#### THE PROBLEM
Search the lines of the records for the word "tail", and copy every line that has it.
-- Opening Marker --
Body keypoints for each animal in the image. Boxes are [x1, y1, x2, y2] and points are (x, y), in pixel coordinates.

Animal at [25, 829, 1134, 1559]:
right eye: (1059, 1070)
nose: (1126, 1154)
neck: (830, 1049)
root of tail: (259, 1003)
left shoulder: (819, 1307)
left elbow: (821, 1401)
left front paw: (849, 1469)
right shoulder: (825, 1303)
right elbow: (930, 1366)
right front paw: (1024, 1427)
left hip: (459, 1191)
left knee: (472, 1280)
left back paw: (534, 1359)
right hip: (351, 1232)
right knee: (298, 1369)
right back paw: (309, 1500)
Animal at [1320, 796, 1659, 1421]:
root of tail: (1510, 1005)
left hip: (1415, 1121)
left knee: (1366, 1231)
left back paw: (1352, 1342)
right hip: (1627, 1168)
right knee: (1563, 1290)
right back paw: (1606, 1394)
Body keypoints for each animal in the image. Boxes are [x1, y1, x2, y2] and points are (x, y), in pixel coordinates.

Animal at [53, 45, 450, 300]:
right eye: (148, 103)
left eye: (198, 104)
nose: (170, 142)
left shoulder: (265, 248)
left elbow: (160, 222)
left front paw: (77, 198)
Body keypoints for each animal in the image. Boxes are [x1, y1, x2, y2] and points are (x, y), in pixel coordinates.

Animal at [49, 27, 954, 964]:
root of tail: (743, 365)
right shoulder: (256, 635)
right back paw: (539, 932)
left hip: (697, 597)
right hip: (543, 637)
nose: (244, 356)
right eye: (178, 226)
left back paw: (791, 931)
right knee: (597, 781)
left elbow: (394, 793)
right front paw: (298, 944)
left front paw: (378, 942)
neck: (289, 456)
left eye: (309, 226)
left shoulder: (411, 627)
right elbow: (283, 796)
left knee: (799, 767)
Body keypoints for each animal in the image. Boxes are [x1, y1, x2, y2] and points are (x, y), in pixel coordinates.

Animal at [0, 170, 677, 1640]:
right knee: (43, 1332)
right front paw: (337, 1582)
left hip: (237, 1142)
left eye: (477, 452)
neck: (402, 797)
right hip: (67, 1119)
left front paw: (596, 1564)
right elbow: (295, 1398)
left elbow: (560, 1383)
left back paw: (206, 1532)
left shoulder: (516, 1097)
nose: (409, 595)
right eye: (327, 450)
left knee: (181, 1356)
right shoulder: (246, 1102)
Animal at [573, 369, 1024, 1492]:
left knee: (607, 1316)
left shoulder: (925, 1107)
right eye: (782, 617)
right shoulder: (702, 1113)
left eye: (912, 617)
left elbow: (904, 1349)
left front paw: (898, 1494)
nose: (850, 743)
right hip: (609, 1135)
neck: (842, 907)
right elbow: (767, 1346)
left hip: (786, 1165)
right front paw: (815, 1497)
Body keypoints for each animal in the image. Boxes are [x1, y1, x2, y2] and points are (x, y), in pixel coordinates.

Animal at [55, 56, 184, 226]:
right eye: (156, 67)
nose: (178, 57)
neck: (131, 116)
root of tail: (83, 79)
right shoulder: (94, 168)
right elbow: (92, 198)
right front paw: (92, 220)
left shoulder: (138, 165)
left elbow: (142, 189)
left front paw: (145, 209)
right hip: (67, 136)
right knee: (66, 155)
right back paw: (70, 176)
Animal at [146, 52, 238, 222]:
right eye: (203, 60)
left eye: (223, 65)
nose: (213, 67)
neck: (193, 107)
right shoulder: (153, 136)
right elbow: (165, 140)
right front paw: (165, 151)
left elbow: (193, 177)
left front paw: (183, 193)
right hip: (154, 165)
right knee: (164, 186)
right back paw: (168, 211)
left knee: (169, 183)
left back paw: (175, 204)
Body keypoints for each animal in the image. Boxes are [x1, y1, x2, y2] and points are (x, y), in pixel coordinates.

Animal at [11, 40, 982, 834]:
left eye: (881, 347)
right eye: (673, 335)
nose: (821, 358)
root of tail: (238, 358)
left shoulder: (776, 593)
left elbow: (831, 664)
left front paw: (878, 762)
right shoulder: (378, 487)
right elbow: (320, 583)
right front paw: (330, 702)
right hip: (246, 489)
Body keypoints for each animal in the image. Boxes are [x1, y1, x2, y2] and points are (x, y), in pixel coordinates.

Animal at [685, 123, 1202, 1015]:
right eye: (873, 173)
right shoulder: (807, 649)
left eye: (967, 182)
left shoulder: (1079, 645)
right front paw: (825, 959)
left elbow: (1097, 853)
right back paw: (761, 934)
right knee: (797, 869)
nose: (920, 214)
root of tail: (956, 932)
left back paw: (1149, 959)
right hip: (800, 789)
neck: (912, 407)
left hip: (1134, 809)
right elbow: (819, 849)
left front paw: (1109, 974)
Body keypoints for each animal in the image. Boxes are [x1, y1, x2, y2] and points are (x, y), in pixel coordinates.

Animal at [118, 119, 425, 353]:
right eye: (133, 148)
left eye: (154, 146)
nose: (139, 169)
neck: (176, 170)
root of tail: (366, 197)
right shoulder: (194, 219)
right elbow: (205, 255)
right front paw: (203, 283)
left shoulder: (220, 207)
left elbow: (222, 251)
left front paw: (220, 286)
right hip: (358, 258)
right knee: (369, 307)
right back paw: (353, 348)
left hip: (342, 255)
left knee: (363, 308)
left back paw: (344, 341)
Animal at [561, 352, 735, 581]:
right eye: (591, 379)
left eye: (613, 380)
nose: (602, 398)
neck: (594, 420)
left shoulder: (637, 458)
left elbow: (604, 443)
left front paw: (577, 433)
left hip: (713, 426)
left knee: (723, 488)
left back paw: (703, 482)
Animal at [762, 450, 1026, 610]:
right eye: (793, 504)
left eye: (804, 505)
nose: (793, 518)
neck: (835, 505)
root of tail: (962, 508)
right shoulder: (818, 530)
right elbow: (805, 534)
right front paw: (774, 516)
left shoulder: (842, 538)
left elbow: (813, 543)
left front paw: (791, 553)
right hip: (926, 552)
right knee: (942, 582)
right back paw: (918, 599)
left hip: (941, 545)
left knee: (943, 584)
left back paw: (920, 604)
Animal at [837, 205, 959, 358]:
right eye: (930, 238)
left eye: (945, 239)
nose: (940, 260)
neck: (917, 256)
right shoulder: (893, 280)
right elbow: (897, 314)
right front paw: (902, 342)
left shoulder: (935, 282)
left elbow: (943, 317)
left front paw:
-- Closing Marker --
#### ANSWER FOR THIS EXERCISE
root of tail: (259, 1003)
root of tail: (1510, 1005)
root of tail: (743, 365)
root of tail: (83, 79)
root of tail: (238, 358)
root of tail: (956, 932)
root of tail: (366, 197)
root of tail: (962, 508)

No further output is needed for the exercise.